ECC is the most observable tier and the least reliable indicator of the other two. ECC can be suppressed even when FCC is high — a person functioning at full coherence may choose to underperform, may be constrained by context, or may face structural barriers that prevent their FCC from being expressed. ECC can also be performed even when FCC is severely degraded — through compensatory effort, masking, and learned performance strategies that maintain the appearance of function while the underlying system is in deficit.
The phenomenon of high-functioning presentation in severely traumatized individuals is a direct consequence of this decoupling: ECC remains elevated through compensatory effort while FCC and its underlying Foundation structure are in significant impairment. This is not resilience. It is deferred cost — and under the Executive Cost Principle, it compounds.
High ECC in a deficit-state system is not evidence of capacity or health.

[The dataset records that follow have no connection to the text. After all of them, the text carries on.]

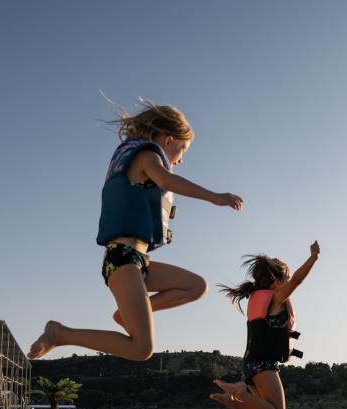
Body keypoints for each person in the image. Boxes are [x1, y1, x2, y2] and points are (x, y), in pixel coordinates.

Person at [28, 100, 243, 361]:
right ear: (169, 139)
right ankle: (62, 333)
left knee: (196, 286)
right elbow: (165, 180)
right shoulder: (147, 156)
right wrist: (214, 197)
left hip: (139, 261)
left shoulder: (145, 156)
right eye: (183, 149)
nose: (182, 159)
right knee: (141, 349)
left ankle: (128, 314)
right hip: (121, 258)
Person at [210, 241, 320, 409]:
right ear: (277, 282)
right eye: (286, 281)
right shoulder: (276, 299)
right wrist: (313, 258)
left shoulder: (258, 300)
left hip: (251, 365)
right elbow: (297, 281)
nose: (288, 286)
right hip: (263, 365)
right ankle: (240, 391)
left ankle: (234, 402)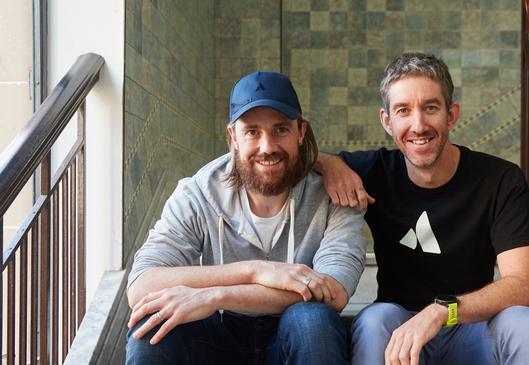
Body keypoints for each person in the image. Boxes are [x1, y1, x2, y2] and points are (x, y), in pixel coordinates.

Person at [315, 53, 529, 365]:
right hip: (401, 333)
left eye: (430, 108)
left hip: (473, 328)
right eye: (403, 111)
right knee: (376, 318)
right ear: (387, 121)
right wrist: (329, 163)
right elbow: (295, 155)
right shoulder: (374, 171)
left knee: (528, 324)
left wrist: (443, 310)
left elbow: (524, 287)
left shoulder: (499, 179)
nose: (418, 125)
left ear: (451, 114)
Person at [125, 71, 367, 364]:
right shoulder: (197, 193)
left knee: (312, 321)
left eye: (280, 129)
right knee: (152, 325)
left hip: (291, 337)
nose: (267, 146)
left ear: (301, 132)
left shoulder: (335, 194)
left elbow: (335, 291)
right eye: (252, 131)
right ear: (233, 136)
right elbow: (141, 285)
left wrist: (216, 296)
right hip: (218, 338)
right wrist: (254, 270)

It is evidence of compensatory expenditure. Treating high-performing traumatized individuals as low-risk based on their expressed output misses the structural impairment operating beneath the performance and delays intervention until the compensatory system collapses.

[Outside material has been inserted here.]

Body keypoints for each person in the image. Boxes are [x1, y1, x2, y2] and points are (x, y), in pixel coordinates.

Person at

The Three Conflation Errors
Each pairing of tiers produces a distinct class of clinical error when conflated. All three are common. All three have direct treatment consequences.
| Conflation | The Error | Consequence |
|---|---|---|
| ECC treated as ACC | Observed output is taken as evidence of architectural ceiling. A person performing poorly is assumed to have low capacity. | Systematic underestimation of potential in impaired populations. Trauma survivors, sleep-deprived individuals, and those in Foundation deficit are assessed as less capable than they are. |
| ECC treated as FCC | Observed output is taken as evidence of current functional state. High performance is read as high coherence; low performance as low coherence. | High-functioning traumatized individuals are assessed as healthy. Low-performing high-capacity individuals are assessed as impaired. Both are wrong in ways with direct treatment consequences. |
| FCC treated as ACC | Current coherence state is taken as evidence of architectural capacity. A person whose FCC is degraded by trauma or stress is assumed to have a low capacity ceiling. | Interventions are calibrated to a capacity that is situationally suppressed rather than architecturally limited. Recovery goals are set below what the system can actually achieve when FCC is restored. |
Threshold-Based State Transitions
A critical property of FCC that distinguishes UMA from linear models of cognitive function: FCC does not degrade continuously. It transitions in threshold-based steps — discrete state changes rather than a smooth downward slope.

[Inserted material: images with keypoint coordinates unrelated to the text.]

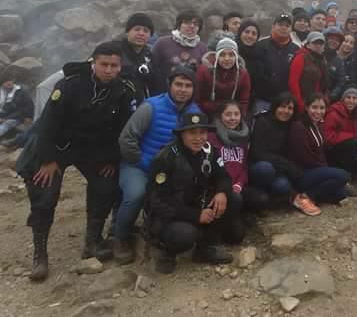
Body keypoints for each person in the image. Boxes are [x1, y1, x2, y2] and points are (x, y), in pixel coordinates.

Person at [16, 42, 136, 281]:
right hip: (56, 147)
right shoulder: (68, 86)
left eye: (114, 65)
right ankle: (40, 254)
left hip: (92, 149)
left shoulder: (123, 90)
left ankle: (92, 242)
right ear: (93, 63)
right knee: (44, 192)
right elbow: (47, 124)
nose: (109, 70)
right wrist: (48, 160)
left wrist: (111, 159)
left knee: (106, 183)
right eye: (104, 64)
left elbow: (122, 129)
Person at [114, 66, 199, 264]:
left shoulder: (194, 112)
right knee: (136, 194)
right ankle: (120, 237)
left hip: (172, 170)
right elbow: (127, 139)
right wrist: (146, 164)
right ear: (169, 85)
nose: (183, 89)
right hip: (139, 165)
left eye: (188, 86)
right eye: (178, 84)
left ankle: (162, 232)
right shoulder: (150, 107)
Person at [143, 111, 233, 273]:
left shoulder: (209, 151)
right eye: (192, 133)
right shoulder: (166, 158)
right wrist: (195, 215)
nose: (198, 138)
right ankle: (166, 252)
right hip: (170, 217)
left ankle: (205, 249)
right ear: (181, 134)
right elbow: (157, 200)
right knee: (185, 234)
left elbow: (224, 176)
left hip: (198, 206)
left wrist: (222, 192)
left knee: (232, 198)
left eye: (202, 132)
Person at [249, 93, 319, 216]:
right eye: (282, 107)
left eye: (290, 108)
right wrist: (287, 165)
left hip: (279, 169)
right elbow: (257, 153)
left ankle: (271, 199)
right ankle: (258, 194)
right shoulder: (263, 121)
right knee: (265, 169)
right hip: (259, 165)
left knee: (283, 186)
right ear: (275, 107)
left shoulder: (291, 126)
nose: (285, 111)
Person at [207, 101, 267, 241]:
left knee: (261, 199)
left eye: (236, 114)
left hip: (236, 187)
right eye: (228, 114)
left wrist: (239, 184)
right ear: (220, 116)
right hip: (218, 189)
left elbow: (244, 166)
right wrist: (223, 188)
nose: (232, 118)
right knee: (236, 237)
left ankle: (239, 213)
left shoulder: (243, 138)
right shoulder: (211, 137)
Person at [288, 93, 350, 206]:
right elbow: (303, 157)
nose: (318, 111)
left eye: (322, 108)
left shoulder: (318, 125)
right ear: (307, 107)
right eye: (314, 107)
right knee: (343, 176)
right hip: (303, 173)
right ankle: (306, 196)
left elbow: (321, 152)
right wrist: (325, 170)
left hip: (316, 170)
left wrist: (325, 170)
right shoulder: (299, 126)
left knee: (341, 193)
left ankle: (318, 194)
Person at [254, 14, 299, 114]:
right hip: (264, 99)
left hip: (285, 103)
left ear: (291, 29)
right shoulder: (261, 45)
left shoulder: (296, 49)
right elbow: (257, 73)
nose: (284, 28)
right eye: (280, 24)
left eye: (287, 26)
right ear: (273, 26)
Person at [196, 37, 251, 119]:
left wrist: (239, 117)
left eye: (231, 55)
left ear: (236, 56)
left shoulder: (243, 74)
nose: (227, 58)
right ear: (217, 56)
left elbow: (243, 101)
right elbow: (198, 98)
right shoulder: (204, 70)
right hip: (206, 114)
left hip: (231, 116)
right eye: (222, 54)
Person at [324, 87, 357, 181]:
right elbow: (328, 137)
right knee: (352, 143)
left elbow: (355, 135)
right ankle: (344, 176)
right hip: (332, 150)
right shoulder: (333, 113)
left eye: (354, 98)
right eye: (348, 97)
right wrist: (350, 137)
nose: (351, 101)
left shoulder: (354, 114)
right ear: (343, 99)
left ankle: (351, 175)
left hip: (348, 147)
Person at [152, 10, 207, 87]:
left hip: (191, 95)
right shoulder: (162, 43)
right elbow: (152, 68)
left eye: (196, 24)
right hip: (162, 93)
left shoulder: (202, 48)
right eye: (187, 22)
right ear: (179, 25)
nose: (192, 26)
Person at [119, 12, 163, 104]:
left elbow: (159, 86)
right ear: (127, 31)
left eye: (146, 31)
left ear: (150, 35)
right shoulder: (113, 51)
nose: (141, 33)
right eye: (137, 29)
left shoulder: (149, 56)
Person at [288, 32, 328, 114]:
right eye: (315, 43)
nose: (318, 45)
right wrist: (300, 103)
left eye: (321, 43)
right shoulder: (301, 57)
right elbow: (293, 82)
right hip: (303, 102)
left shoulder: (321, 60)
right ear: (308, 44)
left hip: (314, 103)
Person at [0, 76, 34, 142]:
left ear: (12, 81)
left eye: (9, 80)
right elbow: (4, 108)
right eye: (5, 82)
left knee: (6, 124)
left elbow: (29, 105)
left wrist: (29, 117)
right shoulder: (4, 93)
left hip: (16, 117)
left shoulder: (21, 92)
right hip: (6, 115)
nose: (8, 83)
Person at [237, 19, 262, 105]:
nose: (250, 36)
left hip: (251, 102)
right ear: (240, 33)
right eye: (247, 32)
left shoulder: (260, 55)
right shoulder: (231, 53)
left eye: (254, 33)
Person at [324, 27, 348, 102]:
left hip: (328, 98)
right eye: (331, 38)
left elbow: (340, 83)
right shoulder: (317, 55)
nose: (334, 41)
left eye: (337, 40)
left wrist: (331, 96)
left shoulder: (338, 61)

This is derived from the physical model underlying UMA: electron energy states in atomic physics do not transition continuously but in discrete quantum steps. The cognitive system follows the same pattern. As load increases and FCC decreases, function appears relatively stable until a threshold is crossed — at which point the system transitions to a significantly lower coherence state. Recovery follows the same pattern: progress appears flat during sub-threshold accumulation, then advances in a step rather than a slope.
This has a direct clinical implication for how recovery is interpreted. Patients and clinicians who expect linear progress will repeatedly misread the sub-threshold accumulation phase as stagnation. UMA predicts that apparent plateaus are followed by threshold transitions — and that the plateau is the necessary precondition for the step, not evidence that the step will not occur.
"Recovery is not linear. Progress looks flat for extended periods because the system is building toward a threshold, not climbing a slope. The plateau is the work."